Subject: Medieval Manuscripts
Period: 1300 (circa)
Publication:
Color: Hand Color
Size:
4.1 x 5.5 inches
10.4 x 14 cm
Book of Hours were prayer books designed for the laity, but modeled on the Divine Office, a cycle of daily devotions, prayers and readings, performed by members of religious orders and the clergy. Its central text is the Hours of the Virgin. There are eight hours (times for prayer ): Matins, Lauds. Prime, Terce, Sext, None, Vespers and Compline. During the Middle Ages, the leaves making up a Book of Hours were written by hand on expensive parchment and beautifully illuminated with jewel-like pigments and gold leaf. These illuminated manuscripts combined the collaborative efforts of an array of highly skilled craftspeople; requiring the joint labors of the parchmenter, professional scribes to write the text in Gothic script, artists to illuminate the pages with decorations, and masterful binders to complete the process.

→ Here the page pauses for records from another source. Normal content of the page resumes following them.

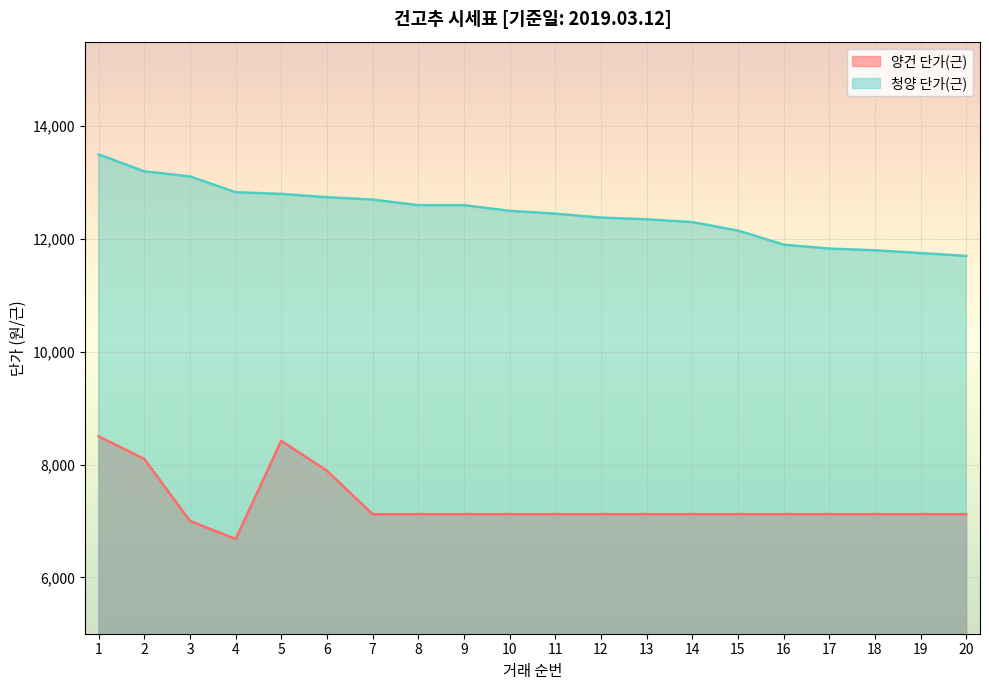

What is the greatest value displayed?

13500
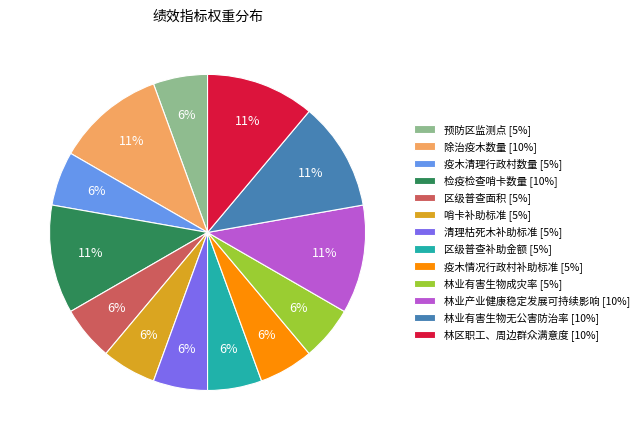

Which has a higher value, 区级普查面积 [5%] or 林业有害生物无公害防治率 [10%]?

林业有害生物无公害防治率 [10%]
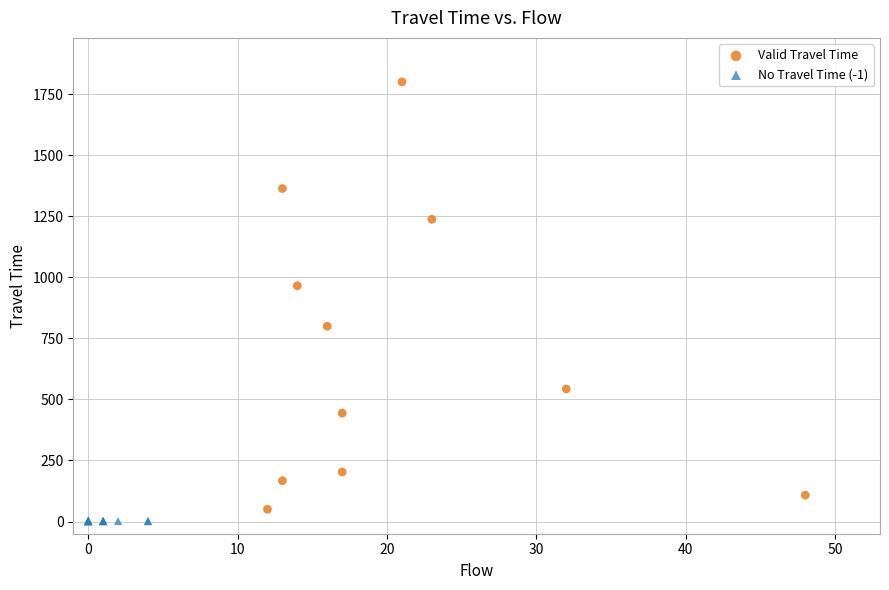

Which series contains the highest Y value?

Valid Travel Time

This vellum leaf is from an early Breviary written in northern France or Flanders. The text is written in clear gothic print in black and red ink, with three large initials in red and blue pen work. The text on verso is surrounded on three sides by lovely borders containing flowers done in red, blue and burnished gold.
References:
Condition: B
Light soiling with a number of tiny holes and cracks in the upper half caused by the oxidation of the black pigment.